Plus connue sous le nom de love doll, la poupée de compagnie est un sex-toy qui reproduit l’enveloppe charnelle d’une femme, plus rarement celle d’un homme. La majorité des poupées de compagnie mesure entre 1m et 1m70, pèse entre 8kg et 45kg et coûte entre 1500 et 7000€ en fonction de leurs options et de leurs matières.
Vendue au départ uniquement comme sex-toy, la poupée de compagnie est utilisée autour de pratiques diversifiées : affectives, et parfois sans jamais faire l’amour avec l’objet (intégration de l’entité dans les activités quotidiennes, choix d’un prénom et de traits de caractères), sexuelles (utilisation comme sex-toy), artistiques (réalisation et partage de séances photos), voire politiques (création d'un idéal féminin).
Surtout, les acteurs de cet univers se retrouvent autour d’un lexique commun pour définir les poupées de compagnie et décrire leurs expériences de la relation : « présence ». Que recouvre ce terme ? Et tandis que les frontières induites par la poupée de compagnie semblent omniprésentes (objet et être, matière et esprit, réalité et imaginaire, femme et poupée), dans quelle mesure ces limites sont-elles non pas abolies ou atténuées afin d’entraîner une confusion entre la poupée de compagnie et un.e humain.e, mais au contraire renforcées, les capacités communicationnelles spécifiques de chacun.e étant valorisées, et ce au prisme d’un continuum incarné par cette notion de « présence » ? Enfin, dans quelle mesure ce concept transdisciplinaire peut-il être envisagé comme un nouvel outil global d’analyse communicationnel ?
Une interrogation vertigineuse (comment définir une présence ?), contemporaine au regard de l’émergence de nouvelles formes de séités non-humaines (intelligence artificielle, personnalité juridique attribuée à des éléments naturels (forêts, lacs, …), robotique humanoïde, deepfake, …), et qui transcende les frontières disciplinaires, que ce soit par l’anthropologie non-humaine, la phénoménologie, la sociologie et l’ethnographie des objets, la littérature des créations artificielles, les études de genre, ou encore la psychologie anthropomorphique.

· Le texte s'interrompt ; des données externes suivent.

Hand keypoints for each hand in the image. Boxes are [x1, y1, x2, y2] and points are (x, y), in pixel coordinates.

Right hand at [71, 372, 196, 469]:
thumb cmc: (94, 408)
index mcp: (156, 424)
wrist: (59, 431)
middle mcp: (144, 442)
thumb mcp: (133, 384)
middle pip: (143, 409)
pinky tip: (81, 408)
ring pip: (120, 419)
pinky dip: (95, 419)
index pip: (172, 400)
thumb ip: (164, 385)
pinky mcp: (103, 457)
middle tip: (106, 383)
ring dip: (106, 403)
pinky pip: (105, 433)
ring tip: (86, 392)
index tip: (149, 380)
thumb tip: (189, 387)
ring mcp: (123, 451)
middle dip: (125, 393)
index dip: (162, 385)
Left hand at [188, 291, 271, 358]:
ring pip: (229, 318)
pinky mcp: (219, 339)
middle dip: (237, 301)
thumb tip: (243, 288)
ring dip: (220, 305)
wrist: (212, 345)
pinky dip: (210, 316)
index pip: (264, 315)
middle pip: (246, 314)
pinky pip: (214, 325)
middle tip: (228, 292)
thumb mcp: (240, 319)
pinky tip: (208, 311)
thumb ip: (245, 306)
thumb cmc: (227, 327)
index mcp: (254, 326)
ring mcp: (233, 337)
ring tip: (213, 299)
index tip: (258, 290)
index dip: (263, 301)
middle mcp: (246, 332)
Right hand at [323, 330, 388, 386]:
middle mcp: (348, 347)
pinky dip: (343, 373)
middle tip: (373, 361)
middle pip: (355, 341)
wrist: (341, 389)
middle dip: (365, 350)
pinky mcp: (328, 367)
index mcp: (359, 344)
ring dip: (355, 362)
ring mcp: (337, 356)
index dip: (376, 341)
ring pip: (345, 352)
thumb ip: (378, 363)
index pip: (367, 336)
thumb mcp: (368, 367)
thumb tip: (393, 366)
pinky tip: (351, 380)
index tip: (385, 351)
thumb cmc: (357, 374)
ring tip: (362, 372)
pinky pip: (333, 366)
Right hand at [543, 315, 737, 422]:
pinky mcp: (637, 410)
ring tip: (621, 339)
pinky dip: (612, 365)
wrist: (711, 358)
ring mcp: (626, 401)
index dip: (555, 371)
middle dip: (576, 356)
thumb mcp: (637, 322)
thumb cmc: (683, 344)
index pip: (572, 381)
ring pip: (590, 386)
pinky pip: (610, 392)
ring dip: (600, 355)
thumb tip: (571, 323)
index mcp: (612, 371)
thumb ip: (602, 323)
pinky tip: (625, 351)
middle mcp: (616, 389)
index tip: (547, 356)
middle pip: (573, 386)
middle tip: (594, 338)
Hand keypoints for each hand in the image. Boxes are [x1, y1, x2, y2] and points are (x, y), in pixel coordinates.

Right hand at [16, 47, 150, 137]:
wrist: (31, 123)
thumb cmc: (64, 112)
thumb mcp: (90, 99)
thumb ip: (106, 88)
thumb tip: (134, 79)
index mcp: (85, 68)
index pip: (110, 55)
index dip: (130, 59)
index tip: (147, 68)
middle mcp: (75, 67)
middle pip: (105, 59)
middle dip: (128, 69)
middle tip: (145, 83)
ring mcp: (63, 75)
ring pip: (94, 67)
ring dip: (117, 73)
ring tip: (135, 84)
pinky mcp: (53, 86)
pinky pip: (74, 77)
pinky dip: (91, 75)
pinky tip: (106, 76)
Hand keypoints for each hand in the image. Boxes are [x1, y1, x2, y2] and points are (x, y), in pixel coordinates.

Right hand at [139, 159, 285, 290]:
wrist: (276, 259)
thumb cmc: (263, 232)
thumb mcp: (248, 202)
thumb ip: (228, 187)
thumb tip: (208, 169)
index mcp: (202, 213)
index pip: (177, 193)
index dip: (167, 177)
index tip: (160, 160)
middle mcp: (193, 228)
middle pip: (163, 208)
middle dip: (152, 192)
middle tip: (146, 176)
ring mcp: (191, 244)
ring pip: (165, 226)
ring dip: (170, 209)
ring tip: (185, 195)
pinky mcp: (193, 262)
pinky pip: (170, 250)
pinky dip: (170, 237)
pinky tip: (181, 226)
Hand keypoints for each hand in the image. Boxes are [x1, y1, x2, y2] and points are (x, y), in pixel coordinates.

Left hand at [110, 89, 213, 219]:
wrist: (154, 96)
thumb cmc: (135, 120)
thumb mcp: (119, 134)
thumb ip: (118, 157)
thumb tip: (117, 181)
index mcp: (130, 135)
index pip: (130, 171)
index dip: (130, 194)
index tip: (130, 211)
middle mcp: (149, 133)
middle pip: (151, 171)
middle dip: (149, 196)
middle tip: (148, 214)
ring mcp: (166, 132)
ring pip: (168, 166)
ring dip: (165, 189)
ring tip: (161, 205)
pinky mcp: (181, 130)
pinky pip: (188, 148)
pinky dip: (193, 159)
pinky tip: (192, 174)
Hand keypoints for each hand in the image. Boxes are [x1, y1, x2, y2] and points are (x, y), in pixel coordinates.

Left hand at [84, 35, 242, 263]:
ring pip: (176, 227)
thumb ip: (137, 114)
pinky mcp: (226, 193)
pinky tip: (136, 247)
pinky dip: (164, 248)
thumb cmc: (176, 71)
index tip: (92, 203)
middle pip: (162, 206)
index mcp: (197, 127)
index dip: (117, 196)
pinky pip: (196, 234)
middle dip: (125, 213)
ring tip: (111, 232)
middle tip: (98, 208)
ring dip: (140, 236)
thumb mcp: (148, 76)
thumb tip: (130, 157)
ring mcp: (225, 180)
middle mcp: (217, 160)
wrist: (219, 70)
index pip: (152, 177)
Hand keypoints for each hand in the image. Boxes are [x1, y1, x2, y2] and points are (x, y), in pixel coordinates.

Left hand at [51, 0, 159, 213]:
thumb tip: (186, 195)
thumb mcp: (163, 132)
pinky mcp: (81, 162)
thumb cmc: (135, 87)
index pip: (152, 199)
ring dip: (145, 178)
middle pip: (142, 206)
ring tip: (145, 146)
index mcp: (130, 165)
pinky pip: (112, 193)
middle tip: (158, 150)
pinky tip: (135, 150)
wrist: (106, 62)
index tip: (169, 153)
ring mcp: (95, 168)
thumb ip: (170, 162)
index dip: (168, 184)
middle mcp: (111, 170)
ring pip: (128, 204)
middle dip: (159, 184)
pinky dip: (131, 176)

Surtout, les sciences de l’information et de la communication apportent une nouvelle approche méthodologique à l’étude de ces sujets, en valorisant, par la capacité d’action communicationnelle de ces artefacts, leur faculté à influencer nos interactions avec eux, à nous apprendre à les appréhender, à nous imposer leur style.

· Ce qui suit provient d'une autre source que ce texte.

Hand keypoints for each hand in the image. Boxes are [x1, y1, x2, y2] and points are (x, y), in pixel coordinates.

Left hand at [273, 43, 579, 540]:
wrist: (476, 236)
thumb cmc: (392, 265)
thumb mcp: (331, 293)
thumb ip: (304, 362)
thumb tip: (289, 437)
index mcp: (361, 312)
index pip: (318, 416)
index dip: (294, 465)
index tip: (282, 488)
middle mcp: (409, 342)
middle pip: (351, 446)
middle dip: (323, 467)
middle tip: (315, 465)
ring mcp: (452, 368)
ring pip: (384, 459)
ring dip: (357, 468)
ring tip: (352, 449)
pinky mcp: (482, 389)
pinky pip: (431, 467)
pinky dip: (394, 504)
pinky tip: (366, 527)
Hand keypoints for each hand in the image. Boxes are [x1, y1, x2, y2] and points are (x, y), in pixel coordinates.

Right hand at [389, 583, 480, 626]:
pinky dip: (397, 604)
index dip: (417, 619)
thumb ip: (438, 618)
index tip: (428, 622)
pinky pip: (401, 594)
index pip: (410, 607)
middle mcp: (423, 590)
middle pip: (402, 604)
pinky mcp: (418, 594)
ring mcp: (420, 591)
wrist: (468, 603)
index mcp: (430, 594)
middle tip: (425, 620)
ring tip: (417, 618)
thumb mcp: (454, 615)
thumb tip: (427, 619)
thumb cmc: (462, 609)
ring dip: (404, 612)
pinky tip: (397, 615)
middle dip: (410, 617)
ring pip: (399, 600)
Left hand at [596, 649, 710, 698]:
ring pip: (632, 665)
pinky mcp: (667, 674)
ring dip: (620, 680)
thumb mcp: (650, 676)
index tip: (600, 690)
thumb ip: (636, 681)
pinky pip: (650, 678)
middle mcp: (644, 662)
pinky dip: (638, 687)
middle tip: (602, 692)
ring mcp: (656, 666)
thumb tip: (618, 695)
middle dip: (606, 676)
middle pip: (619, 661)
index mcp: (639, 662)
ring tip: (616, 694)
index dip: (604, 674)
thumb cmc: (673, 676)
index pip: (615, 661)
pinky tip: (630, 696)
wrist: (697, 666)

L’intérêt de la présence est donc de prendre en compte les compétences communicationnelles des différentes sphères de réalité que nous côtoyons. Au lieu d’imaginer la communication des artefacts uniquement à travers l’humain.e, que ce soit par sa technique ou sa cognition, la notion de présence permet d’affirmer le potentiel communicationnel d’entités, que ce soient des organismes, des objets ou des structures médiatiques, en dehors de l’humain.e, à travers le signe et leur agentivité. La présence est un angle de vue supplémentaire sur la notion de vivant, et démontre, entre autres, que dans nos relations aux objets, ces derniers, dans un écosystème de forces en présence (humaines et non-humaines), savent aussi nous interpeller et nous influencer, sans pour autant jamais renier les frontières ontologiques qui nous séparent.